## Work order:
Excluding pictures, what does the listing below contain from the line with "FIGURE 2 | Enlarged" up to and including the line with "Table 2. Various", word for word?
++++ Entries supplied
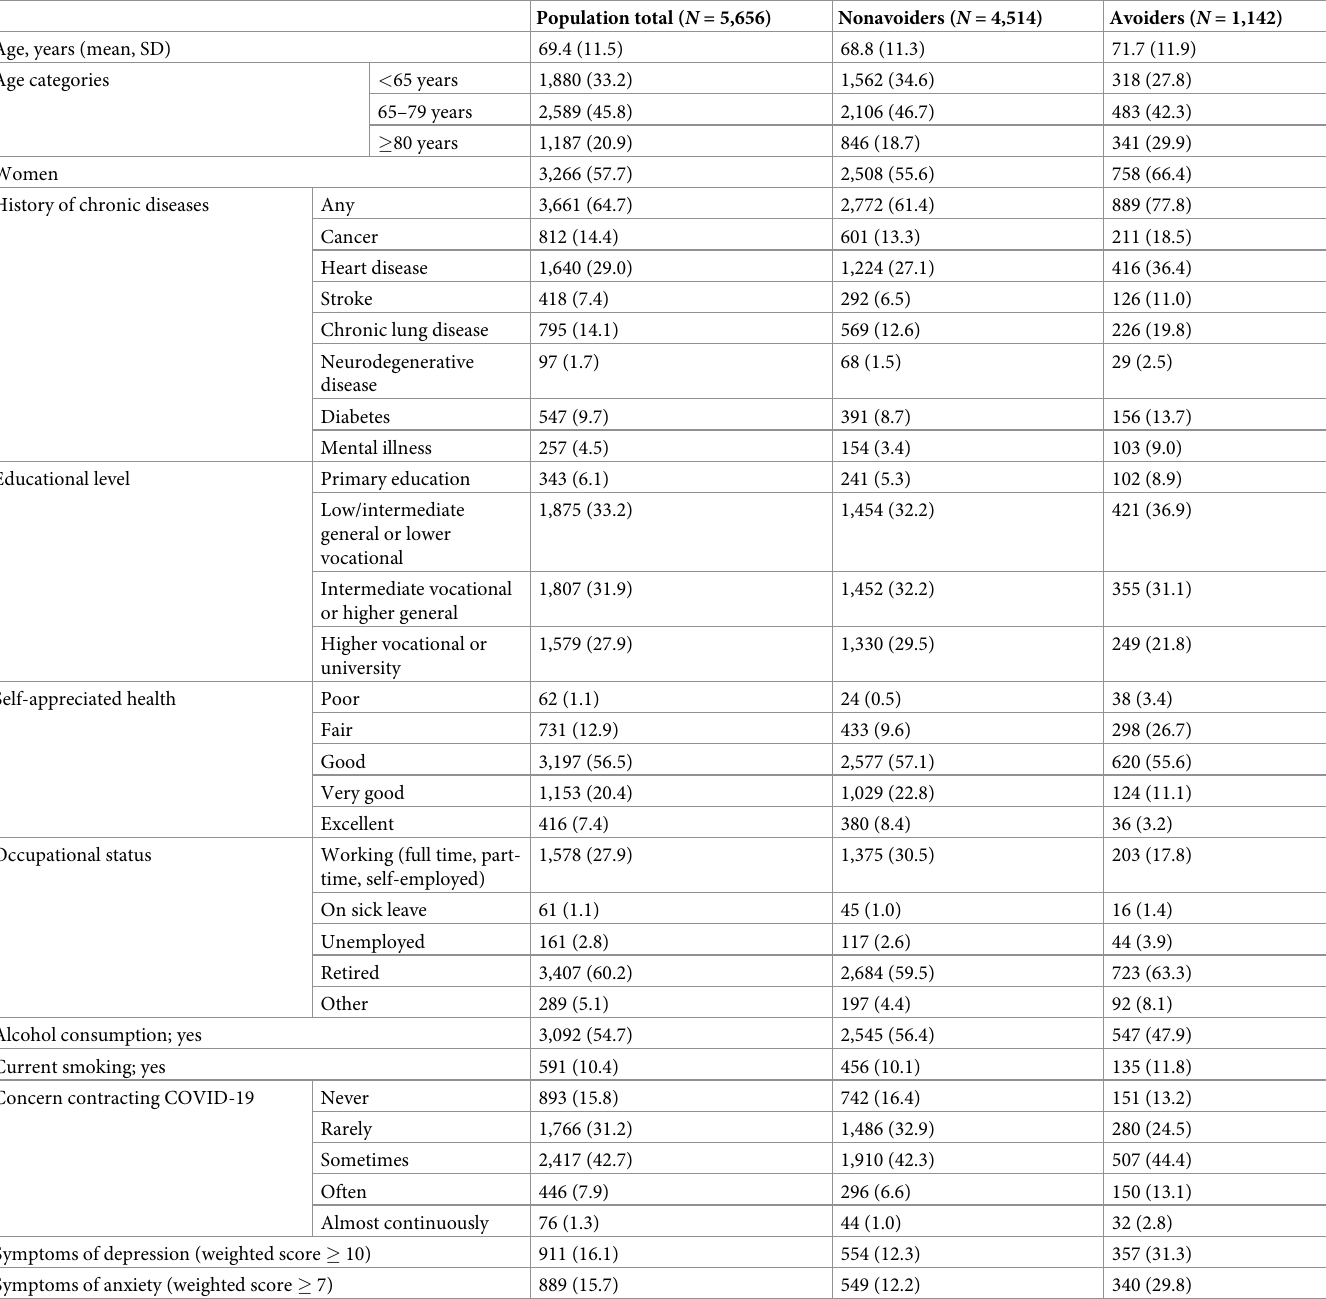
Table 1. Characteristics of the study population ( N = 5,656). Values are numbers (percentages) unless stated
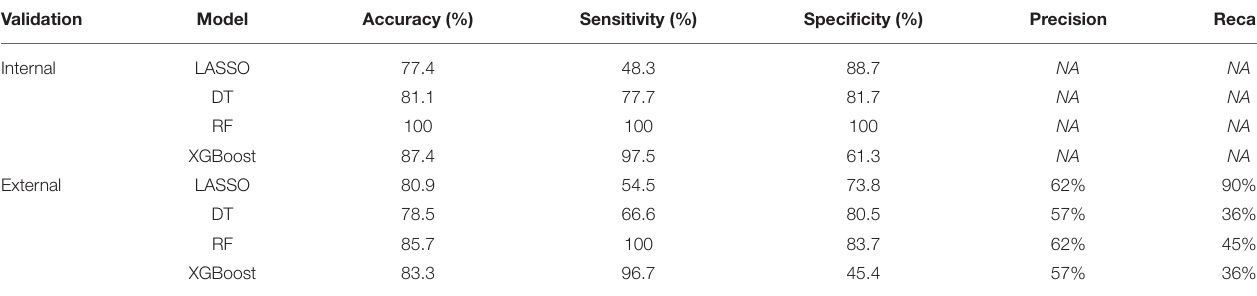
TABLE 3 | LASSO and tree-based model performance and validation.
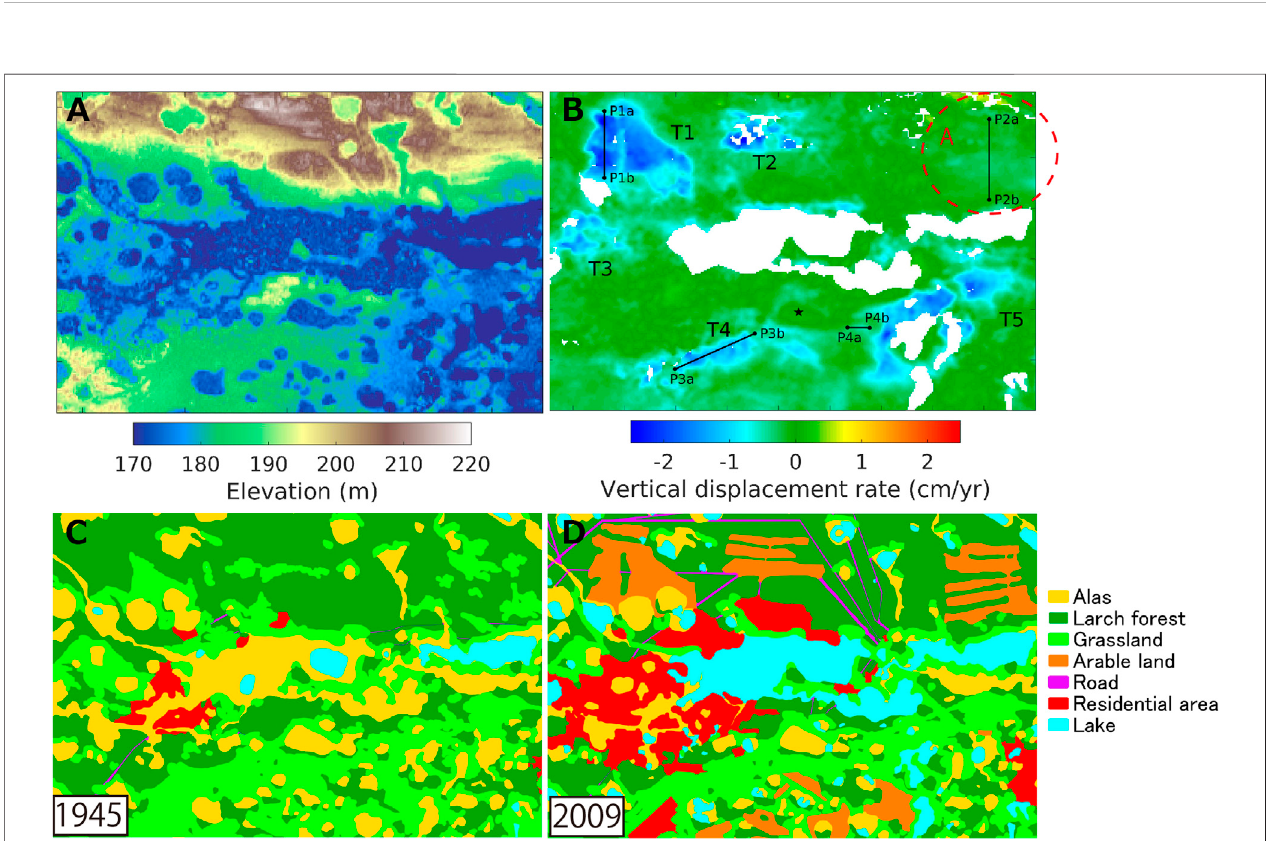
FIGURE 2 | Enlarged view of (A) elevation and (B) vertical displacement rate in Churapcha. P1-P4 indicate transect lines showing pro fi les in Figure 3 . The star indicatesthelocationoftheInSARreferencepoint.ThereddottedovallabeledAindicatesanareaofarablelandwheresurfacesubsidencewasnotdetected. (C) and (D) indicate land classi fi cation in 1945 and 2009, partially modi fi ed from Gorokhov et al. (2011).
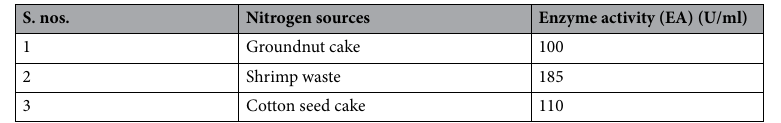
Table 2. Various nitrogen sources as substrate used as a complex media and it enzyme activity. Relative uncertainty for the enzyme activity is u r (EA) = 0.02 U/ml.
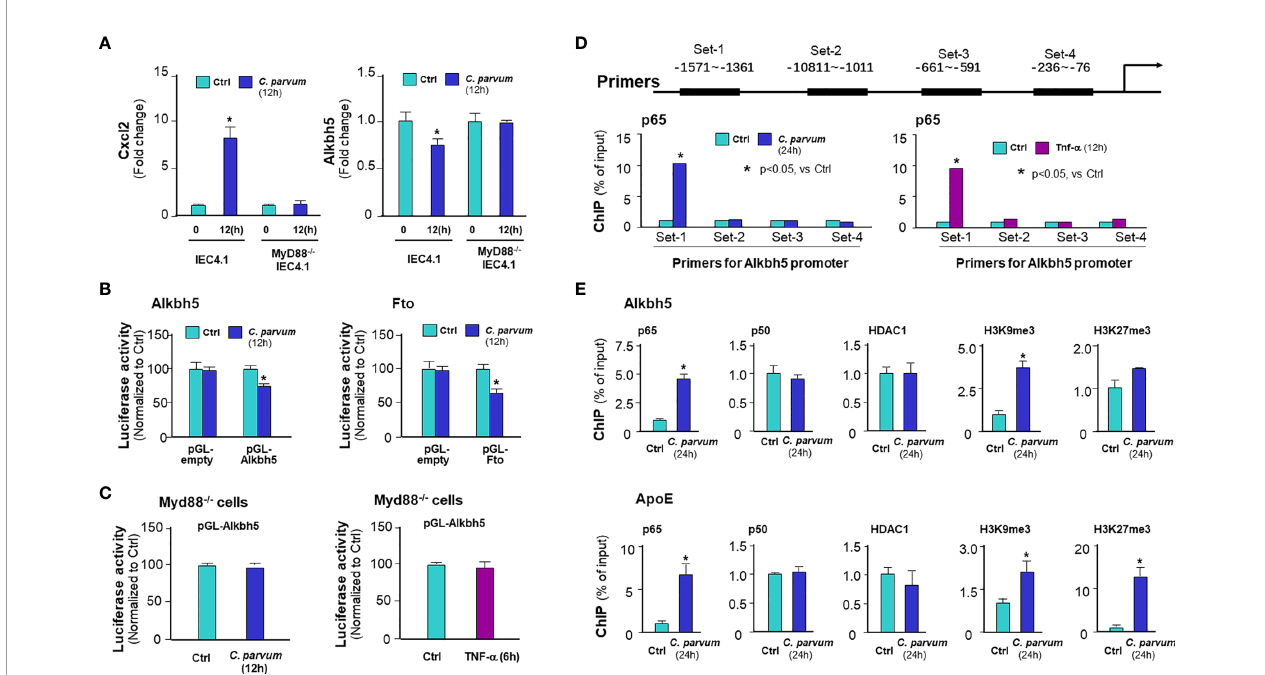
FIGURE 3 | C. parvum infection causes downregulation of Alkbh5 and Fto with the involvement of NF- к B signaling activation. (A) Downregulation of Alkbh5 in IEC4.1 cells following C. parvum infection is MyD88-dependent. Knockout MyD88 in IEC4.1 cells blocked the suppression of Alkbh5 induced by C. parvum . Cxcl2 induction in cells in response to infection was also measured for positive control. (B) Luciferase activity associated with the promoters of both Alkbh5 and Fto genes in IEC4.1 cells following C. parvum infection. Cells were transfected with the generated reporter constructs and then exposed to C. parvum infection for 12h, followed by measurement of luciferase activity. Cells transfected with the empty vector were used as control. (C) Luciferase activity associated with the promoter of Alkbh5 in MyD88-/- IEC4.1 cells following C. parvum infection or TNF- a stimulation. IEC4.1 cells de fi cient in Myd88 were exposed to C. parvum infection (for 12h) or TNF- a stimulation (for 6h). Luciferase activity was measured. (D) Recruitment of NF- к B p65 to the Alkbh5 promoter region in IEC4.1 cells following C. parvum infection or TNF- a stimulation. Cells were exposed to C. parvum infection (for 24 h) or TNF- a stimulation (for 4h), followed by ChIP analysis using anti-p65 and the PCR primer sets as designed. Increased recruitment of p65 was detected in the -1571~-1361 (Set-1) region of the Alkbh5 gene locus in cells following C. parvum infection or TNF- a stimulation. (E) Recruitment of NF- к B subunits and HDAC1, as well as enrichment of H3K9me3 and H3K27me3, at the Alkbh5 promoter region in intestinal epithelial cells following C. parvum infection. Cells were exposed to C. parvum infection for 24 h, followed by ChIP analysis using anti-p65, anti-p50, anti- HDAC1, anti-H3K9me3, or anti-H3K27me3 and the PCR primer Set-1. Recruitment of NF- к B subunits and HDAC1, as well as enrichment of H3K9me3 and H3K27me3, at the ApoE promoter region in cells following C. parvum infection were also measured as a positive control. Data represent three independent experiments. *p<.05 vs the non-infected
++++++++
## Solution to this exercise:
FIGURE 2 | Enlarged view of (A) elevation and (B) vertical displacement rate in Churapcha. P1-P4 indicate transect lines showing pro fi les in Figure 3 . The star indicatesthelocationoftheInSARreferencepoint.ThereddottedovallabeledAindicatesanareaofarablelandwheresurfacesubsidencewasnotdetected. (C) and (D) indicate land classi fi cation in 1945 and 2009, partially modi fi ed from Gorokhov et al. (2011).
Table 2. Various nitrogen sources as substrate used as a complex media and it enzyme activity. Relative uncertainty for the enzyme activity is u r (EA) = 0.02 U/ml.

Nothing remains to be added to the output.